Snapshot isolation and its anomalies
Under snapshot isolation each transaction reads a consistent snapshot as of its start, giving strong read behavior without read locks, but it can permit non-serializable anomalies such as write skew, motivating serializable snapshot isolation.

Clinical relevance

Isolation level is a routine but consequential configuration choice for application developers: picking too weak a level can silently corrupt data through subtle anomalies, while always using serializable can throttle throughput, so understanding the levels is essential for correct, performant transactional applications.

History

The ANSI/ISO SQL standard defined isolation levels in terms of permitted phenomena.
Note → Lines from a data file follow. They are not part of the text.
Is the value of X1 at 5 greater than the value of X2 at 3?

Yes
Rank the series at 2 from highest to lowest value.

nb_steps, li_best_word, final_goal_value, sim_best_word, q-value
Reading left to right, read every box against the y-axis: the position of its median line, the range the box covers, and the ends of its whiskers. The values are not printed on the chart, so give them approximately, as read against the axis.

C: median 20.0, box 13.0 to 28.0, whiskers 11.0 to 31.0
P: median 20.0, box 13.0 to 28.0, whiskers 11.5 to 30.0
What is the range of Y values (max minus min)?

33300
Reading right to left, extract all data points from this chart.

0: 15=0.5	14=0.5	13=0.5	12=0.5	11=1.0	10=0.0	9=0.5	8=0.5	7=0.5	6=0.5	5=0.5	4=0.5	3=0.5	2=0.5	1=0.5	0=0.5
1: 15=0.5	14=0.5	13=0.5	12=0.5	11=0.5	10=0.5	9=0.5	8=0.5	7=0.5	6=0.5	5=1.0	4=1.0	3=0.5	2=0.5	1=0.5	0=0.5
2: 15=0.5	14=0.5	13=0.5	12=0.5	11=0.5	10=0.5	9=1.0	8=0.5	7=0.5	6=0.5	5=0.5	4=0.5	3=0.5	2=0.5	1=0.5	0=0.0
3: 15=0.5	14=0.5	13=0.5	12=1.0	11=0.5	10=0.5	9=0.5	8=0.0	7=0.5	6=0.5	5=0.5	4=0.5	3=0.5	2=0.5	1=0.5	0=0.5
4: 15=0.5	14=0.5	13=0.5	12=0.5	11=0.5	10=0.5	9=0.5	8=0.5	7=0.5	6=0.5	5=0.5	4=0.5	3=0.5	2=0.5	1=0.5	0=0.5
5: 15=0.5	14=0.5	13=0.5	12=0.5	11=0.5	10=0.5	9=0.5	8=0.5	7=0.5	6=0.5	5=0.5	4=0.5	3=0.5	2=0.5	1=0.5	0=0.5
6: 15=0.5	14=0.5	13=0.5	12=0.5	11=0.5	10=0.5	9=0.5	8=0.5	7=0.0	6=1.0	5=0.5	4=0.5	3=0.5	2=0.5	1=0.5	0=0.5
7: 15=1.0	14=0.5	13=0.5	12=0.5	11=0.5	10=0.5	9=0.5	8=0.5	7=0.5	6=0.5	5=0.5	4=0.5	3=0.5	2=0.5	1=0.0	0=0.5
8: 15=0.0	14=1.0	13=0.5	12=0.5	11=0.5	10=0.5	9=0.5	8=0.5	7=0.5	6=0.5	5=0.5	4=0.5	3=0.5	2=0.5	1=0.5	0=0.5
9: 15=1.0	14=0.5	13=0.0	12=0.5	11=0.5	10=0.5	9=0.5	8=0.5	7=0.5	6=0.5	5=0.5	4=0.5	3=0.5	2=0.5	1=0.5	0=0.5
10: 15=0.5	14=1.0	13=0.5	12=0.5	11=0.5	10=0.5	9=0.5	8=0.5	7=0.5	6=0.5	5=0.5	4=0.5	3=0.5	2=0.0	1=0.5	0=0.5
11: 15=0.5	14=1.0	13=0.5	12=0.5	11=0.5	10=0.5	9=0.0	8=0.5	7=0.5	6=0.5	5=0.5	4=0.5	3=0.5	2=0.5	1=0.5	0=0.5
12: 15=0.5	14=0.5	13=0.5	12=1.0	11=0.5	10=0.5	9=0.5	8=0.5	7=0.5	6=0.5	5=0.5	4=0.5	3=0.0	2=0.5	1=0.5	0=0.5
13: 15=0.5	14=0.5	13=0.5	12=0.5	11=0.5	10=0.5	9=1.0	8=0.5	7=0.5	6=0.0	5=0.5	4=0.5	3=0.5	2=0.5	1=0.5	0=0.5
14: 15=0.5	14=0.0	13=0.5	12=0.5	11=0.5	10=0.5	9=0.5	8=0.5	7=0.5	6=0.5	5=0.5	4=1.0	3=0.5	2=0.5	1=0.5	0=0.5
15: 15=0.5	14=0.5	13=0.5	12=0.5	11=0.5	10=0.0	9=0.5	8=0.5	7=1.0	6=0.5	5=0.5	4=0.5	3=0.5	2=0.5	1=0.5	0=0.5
The 1995 critique by Berenson, Bernstein, Gray, and the O'Neils exposed ambiguities in those definitions and characterized snapshot isolation, which mainstream multiversion databases adopted. Later work defined serializable snapshot isolation to close the remaining anomaly gap.

Debates

Defining isolation by anomalies versus by serializability
The standard's anomaly-list definitions are easy to state but ambiguous and do not fit multiversion systems; an alternative is to define correctness directly via serializability, which is cleaner but harder to map onto the levels developers configure in practice.

Key figures

  • Jim Gray
  • Philip Bernstein
  • Hal Berenson

Related topics

Seminal works

  • berenson1995
  • gray1992

Frequently asked questions

What is the difference between a non-repeatable read and a phantom read?
A non-repeatable read happens when a transaction reads the same row twice and sees different values because another transaction updated it in between. A phantom read happens when a transaction re-runs a query with a search condition and sees new rows that another transaction inserted. Repeatable read prevents the former; only serializable reliably prevents phantoms.
Is snapshot isolation the same as serializable?
No. Snapshot isolation gives each transaction a consistent snapshot and prevents dirty and non-repeatable reads, but it is not fully serializable: it permits write-skew anomalies where two transactions read overlapping data and make disjoint updates that together violate a constraint. Serializable snapshot isolation extends it to eliminate such anomalies.